» Task instructions
Every line with the string "sender" should be copied from the data.
** Opening Dataset block **
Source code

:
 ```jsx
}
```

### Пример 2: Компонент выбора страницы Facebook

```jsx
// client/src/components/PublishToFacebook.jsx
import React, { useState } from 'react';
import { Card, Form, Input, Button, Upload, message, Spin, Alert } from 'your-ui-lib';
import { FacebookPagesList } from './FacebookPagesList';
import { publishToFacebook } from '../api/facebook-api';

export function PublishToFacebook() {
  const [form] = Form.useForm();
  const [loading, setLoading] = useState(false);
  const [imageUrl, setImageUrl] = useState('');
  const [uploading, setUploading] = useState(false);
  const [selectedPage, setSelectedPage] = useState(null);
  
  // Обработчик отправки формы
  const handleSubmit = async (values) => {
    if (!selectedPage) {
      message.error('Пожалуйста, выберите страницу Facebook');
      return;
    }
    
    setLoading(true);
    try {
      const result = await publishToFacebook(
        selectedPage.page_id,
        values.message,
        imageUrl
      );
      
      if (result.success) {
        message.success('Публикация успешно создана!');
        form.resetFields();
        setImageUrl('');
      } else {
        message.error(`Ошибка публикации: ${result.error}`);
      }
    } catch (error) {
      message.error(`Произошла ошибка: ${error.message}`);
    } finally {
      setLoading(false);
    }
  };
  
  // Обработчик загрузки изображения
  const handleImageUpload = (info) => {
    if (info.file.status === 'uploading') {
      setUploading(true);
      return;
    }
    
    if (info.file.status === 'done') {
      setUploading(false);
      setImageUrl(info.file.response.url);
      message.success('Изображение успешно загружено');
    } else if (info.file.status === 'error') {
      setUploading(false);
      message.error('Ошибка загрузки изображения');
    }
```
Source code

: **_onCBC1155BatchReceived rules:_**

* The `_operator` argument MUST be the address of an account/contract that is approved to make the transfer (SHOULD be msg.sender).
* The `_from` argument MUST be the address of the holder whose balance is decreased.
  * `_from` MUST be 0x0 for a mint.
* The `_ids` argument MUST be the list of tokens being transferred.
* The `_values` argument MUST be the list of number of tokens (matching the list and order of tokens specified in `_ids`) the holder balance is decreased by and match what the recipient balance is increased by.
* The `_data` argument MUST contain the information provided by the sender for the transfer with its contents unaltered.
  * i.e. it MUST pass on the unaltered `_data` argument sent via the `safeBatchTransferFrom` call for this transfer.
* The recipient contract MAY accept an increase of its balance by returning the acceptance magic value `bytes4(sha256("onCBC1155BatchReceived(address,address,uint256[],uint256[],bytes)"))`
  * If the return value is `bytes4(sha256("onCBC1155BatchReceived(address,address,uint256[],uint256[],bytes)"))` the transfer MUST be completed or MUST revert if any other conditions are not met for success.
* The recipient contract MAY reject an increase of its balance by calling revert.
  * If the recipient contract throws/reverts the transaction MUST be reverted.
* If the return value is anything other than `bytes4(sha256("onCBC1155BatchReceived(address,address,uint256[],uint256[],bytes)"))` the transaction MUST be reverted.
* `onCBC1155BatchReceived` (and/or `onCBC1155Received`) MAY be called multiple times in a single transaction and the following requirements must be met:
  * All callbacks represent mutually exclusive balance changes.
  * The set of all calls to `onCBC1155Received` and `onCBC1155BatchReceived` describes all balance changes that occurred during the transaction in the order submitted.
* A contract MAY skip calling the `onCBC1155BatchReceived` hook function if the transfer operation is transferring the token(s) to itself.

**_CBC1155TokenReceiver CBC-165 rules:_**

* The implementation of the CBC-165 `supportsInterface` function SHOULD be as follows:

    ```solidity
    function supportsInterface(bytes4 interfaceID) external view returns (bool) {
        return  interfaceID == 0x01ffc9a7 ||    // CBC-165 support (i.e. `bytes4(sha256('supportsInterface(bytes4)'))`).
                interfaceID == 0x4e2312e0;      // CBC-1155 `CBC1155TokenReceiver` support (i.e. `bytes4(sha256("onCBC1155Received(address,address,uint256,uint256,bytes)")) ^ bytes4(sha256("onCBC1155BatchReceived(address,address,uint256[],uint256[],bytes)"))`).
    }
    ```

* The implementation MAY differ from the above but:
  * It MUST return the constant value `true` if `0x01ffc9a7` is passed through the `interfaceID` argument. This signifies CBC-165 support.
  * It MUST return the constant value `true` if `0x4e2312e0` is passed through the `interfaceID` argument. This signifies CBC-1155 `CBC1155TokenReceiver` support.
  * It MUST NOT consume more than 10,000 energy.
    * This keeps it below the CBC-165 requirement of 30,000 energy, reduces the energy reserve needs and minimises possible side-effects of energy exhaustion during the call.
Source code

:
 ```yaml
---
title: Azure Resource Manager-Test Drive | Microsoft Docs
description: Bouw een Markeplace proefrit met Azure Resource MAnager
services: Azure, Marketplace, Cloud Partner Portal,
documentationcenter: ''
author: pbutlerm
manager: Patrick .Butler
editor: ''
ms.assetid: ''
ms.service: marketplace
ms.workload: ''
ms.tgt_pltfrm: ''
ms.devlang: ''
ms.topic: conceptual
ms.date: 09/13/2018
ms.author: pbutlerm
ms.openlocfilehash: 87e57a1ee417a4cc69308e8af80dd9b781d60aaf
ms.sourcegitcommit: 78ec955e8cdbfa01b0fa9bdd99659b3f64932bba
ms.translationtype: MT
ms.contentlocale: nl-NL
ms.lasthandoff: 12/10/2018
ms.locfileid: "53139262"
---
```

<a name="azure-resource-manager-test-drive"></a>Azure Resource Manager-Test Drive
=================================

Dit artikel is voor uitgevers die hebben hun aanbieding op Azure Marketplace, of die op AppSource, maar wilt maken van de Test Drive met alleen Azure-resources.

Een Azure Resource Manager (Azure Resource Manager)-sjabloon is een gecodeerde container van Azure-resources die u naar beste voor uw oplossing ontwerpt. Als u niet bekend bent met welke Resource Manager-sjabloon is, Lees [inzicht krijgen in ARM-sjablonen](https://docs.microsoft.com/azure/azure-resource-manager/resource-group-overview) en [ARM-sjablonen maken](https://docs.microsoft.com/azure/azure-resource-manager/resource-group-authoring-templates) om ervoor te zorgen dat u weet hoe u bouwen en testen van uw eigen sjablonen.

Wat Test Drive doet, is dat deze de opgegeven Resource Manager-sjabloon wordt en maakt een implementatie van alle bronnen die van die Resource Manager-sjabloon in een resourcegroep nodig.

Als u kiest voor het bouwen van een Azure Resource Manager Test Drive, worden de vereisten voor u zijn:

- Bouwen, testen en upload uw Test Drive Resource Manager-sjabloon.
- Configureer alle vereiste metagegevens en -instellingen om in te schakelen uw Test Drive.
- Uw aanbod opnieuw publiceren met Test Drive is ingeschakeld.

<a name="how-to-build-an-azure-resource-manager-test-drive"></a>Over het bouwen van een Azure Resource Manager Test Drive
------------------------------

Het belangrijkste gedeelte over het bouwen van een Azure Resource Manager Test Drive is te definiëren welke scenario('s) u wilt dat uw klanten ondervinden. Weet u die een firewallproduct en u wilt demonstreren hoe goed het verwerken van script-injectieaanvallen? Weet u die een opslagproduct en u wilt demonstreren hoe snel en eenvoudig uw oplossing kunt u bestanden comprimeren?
** Closing Dataset block **
» Answer box
* The `_operator` argument MUST be the address of an account/contract that is approved to make the transfer (SHOULD be msg.sender).
* The `_data` argument MUST contain the information provided by the sender for the transfer with its contents unaltered.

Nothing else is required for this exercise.